Tasks and exercises
**1.** Copy the part of the forum thread about using multiple images that starts with "Does Llama-3.2 Vision" and goes on through "image1 = Image.open(url1)".
**2.** Continue the forum thread about using multiple images from where it stops.

Does Llama-3.2 Vision model support MultiImages?

#43
by JOJOHuang - opened

Does this model support Multi Images? if True,like this?

image1 = Image.open(url1)
image2 = Image.open(url2)

messages = [
{"role": "user", "content": [
{"type": "image"},
{"type": "image"},
{"type": "text", "text": "please describe these two images"}
]}
]
input_text = processor.apply_chat_template(messages, add_generation_prompt=True)
inputs = processor([image1, image2], input_text, return_tensors="pt").to(model.device)

Meta Llama org

Thanks for the Q! We recommend using 1 image for inferencing, the model doesn't work reliably well with multiple images

Thanks for the Q! We recommend using 1 image for inferencing, the model doesn't work reliably well with multiple images

Ok~ Thanks for your reply!

Sanyam changed discussion status to closed

Hey Sanyam,

Thanks for the response.

Any idea why this is happening?

Is it a limitation of the model size or the lack of training?

What I understood from the documentation was that the model was trained with videos, so I was curious why it is not performant on multiple images.

Dataset content
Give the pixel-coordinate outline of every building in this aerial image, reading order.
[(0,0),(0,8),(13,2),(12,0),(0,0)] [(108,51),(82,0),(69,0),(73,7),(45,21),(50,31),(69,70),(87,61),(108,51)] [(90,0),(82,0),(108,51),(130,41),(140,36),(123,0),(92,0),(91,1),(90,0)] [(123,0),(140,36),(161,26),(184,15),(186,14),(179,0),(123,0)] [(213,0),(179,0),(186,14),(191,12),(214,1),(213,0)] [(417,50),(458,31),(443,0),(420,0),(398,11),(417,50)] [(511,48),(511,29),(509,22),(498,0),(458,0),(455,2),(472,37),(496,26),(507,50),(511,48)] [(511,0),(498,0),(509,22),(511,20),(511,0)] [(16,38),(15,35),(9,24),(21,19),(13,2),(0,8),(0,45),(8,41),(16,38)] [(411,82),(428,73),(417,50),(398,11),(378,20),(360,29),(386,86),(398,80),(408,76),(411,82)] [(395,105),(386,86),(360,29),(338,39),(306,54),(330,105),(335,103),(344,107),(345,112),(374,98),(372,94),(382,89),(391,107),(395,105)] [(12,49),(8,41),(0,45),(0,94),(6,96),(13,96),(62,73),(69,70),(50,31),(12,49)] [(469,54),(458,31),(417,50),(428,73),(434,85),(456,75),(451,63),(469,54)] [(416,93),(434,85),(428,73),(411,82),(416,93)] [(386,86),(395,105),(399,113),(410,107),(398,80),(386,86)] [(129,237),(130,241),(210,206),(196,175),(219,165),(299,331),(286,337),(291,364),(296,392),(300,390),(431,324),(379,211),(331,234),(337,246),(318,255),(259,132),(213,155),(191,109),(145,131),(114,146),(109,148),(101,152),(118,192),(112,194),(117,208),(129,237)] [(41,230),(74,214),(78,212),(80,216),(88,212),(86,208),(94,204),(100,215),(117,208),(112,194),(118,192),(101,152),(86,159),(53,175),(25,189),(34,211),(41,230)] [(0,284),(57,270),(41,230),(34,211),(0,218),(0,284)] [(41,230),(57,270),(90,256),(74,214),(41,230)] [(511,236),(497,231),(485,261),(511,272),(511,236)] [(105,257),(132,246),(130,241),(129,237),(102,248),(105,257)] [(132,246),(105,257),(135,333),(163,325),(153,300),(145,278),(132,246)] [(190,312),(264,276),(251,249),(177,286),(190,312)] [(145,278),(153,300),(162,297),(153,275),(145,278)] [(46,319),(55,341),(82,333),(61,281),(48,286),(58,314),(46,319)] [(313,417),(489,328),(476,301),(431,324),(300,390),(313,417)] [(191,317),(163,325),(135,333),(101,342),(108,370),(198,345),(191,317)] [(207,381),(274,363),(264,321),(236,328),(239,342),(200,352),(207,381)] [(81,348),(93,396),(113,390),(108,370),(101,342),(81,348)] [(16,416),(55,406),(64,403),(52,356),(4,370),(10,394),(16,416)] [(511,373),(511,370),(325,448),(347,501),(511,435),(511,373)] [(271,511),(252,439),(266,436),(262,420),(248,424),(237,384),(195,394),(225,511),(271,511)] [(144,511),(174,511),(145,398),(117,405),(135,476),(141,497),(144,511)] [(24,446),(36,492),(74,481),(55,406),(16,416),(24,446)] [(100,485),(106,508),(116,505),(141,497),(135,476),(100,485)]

Task-by-task answers
**1.**
Does Llama-3.2 Vision model support MultiImages?

#43
by JOJOHuang - opened

Does this model support Multi Images? if True,like this?

image1 = Image.open(url1)

**2.**
I am cuda out of memory message when i use multiple images

I have the same question, can this model infer video files? For example, using cv2 to generate a set of frames?

I have the same question, I am trying to infer video files, extracting frames and transcripts to infer the video on a whole. However, an accumulation of frame understanding is needed instead of single frame inferencing. Llama3.2 vision is unable to do this it seems.

Same here, I would also like to have multi image support in 1 conversation. What is the ETA on this? Will it be supported in the future?

And what about images across history?

messages = [
  {
    "role": "user", "content": [
      {"type": "image"},
      {"type": "text", "text": "please describe the image"}
   ]
  },
  {
    "role": "assistant", "content": "It shows a cat fighting with a dog"
  },
  {
    "role": "user", "content": [
      {"type": "image"},
      {"type": "text", "text": "Can you explain more? Here's another perspective"}
    ]
  },
]

did we get an answer to this ?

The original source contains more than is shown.